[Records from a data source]
== Segment start ==
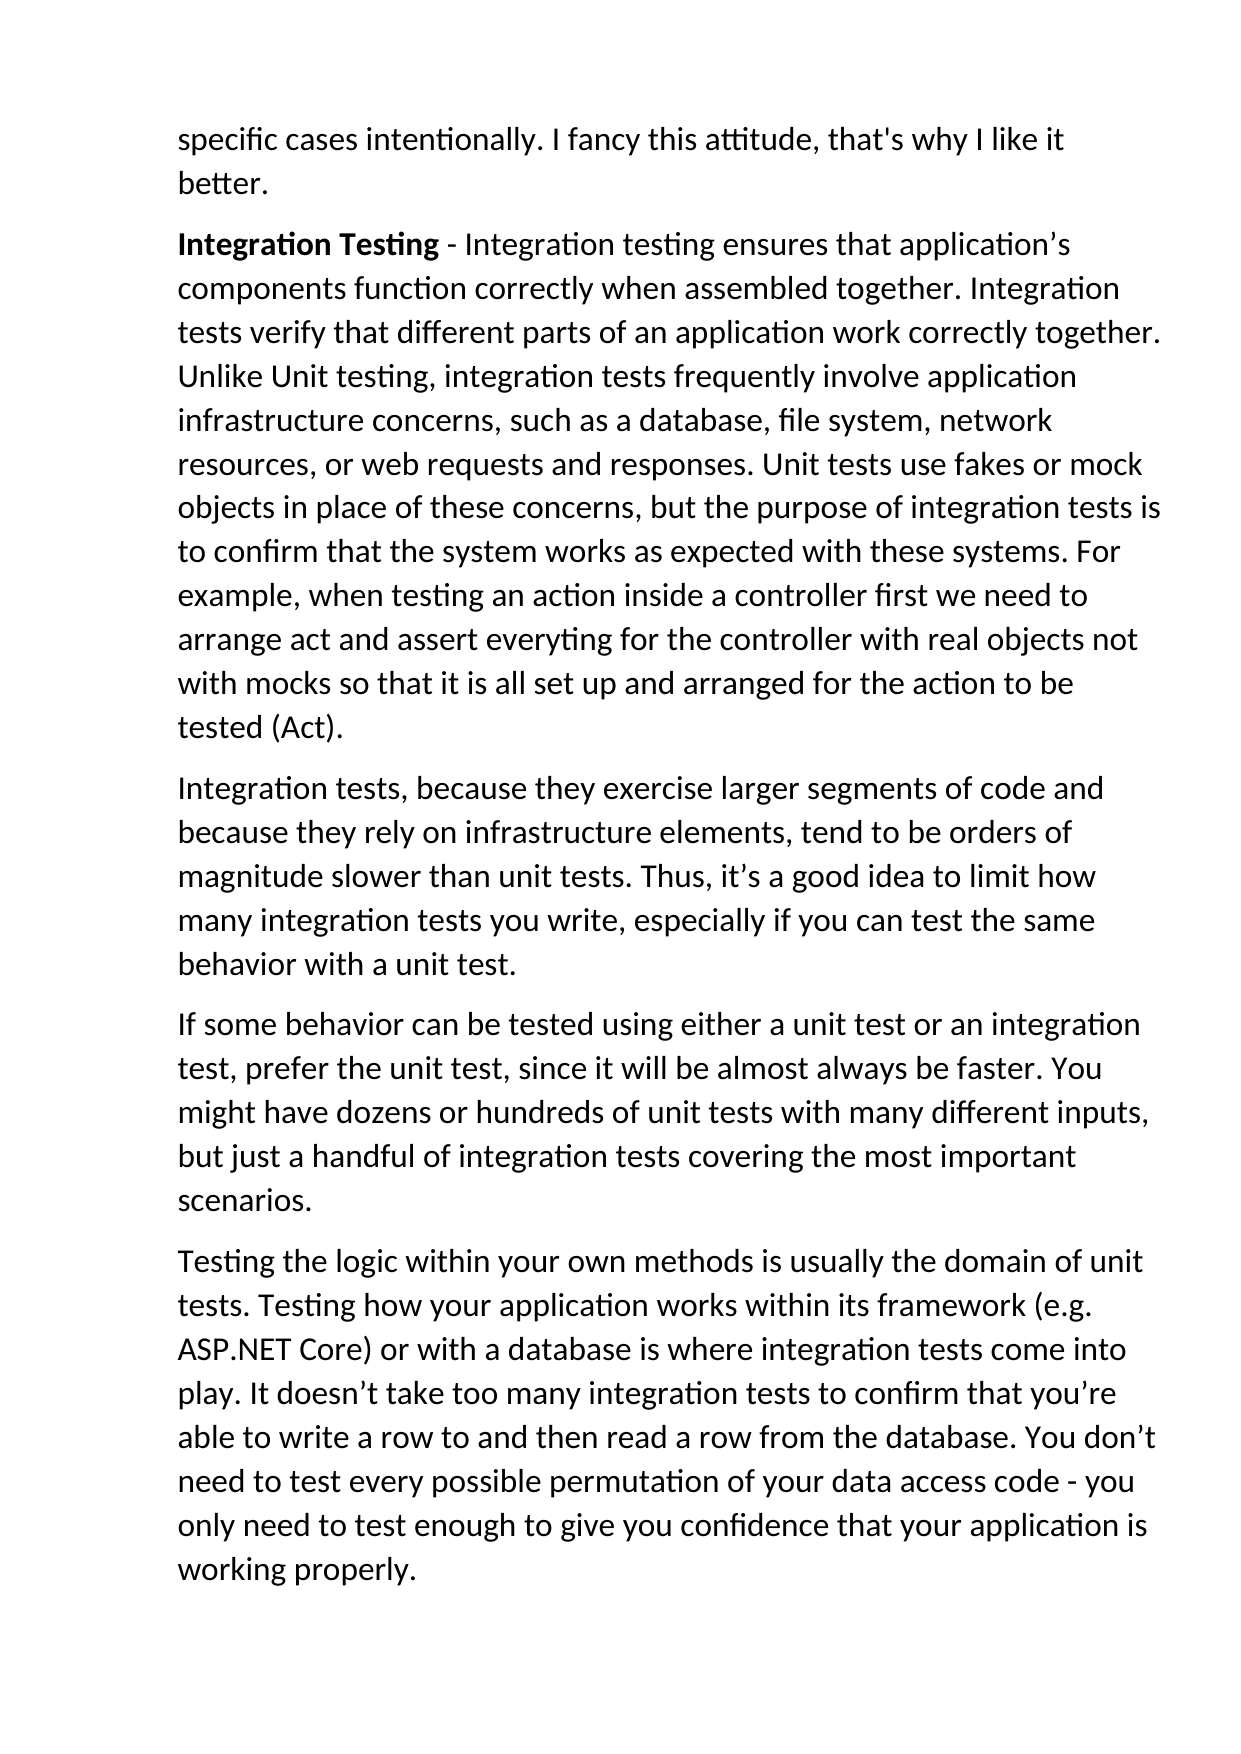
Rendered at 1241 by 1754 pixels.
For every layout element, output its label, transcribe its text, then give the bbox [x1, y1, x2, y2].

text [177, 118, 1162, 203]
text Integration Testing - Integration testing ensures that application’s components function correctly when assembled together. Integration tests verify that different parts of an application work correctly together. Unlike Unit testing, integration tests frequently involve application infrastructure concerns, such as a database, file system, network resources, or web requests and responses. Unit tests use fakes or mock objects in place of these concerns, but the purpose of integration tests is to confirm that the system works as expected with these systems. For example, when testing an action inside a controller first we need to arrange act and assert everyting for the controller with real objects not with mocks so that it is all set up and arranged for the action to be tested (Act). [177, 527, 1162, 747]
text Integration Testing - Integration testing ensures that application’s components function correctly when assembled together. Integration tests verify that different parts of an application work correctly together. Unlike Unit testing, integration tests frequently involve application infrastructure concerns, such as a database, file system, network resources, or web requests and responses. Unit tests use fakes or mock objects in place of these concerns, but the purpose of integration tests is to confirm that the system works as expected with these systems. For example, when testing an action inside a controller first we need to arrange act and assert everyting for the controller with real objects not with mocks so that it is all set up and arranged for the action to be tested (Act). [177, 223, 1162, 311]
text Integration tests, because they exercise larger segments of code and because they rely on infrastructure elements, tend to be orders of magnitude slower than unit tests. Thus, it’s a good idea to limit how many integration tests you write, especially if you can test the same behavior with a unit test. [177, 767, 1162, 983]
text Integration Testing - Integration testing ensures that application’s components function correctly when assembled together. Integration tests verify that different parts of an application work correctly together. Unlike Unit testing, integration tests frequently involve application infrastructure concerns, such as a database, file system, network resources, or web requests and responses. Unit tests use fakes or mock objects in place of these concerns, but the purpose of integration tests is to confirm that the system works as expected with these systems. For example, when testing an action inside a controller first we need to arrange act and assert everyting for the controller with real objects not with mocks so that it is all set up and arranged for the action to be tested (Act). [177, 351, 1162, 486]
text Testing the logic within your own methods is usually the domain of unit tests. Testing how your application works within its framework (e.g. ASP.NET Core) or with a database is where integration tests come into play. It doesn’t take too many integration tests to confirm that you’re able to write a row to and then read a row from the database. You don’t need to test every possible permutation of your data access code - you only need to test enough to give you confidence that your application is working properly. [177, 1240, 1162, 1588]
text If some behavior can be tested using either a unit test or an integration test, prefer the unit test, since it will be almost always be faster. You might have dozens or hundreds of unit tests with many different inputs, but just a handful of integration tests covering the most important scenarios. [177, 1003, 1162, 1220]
== Segment end ==
- What the task asks
Looking at the records above, in how many lines does the word "then" occur? Reply with the number alone.

- Solved problem
2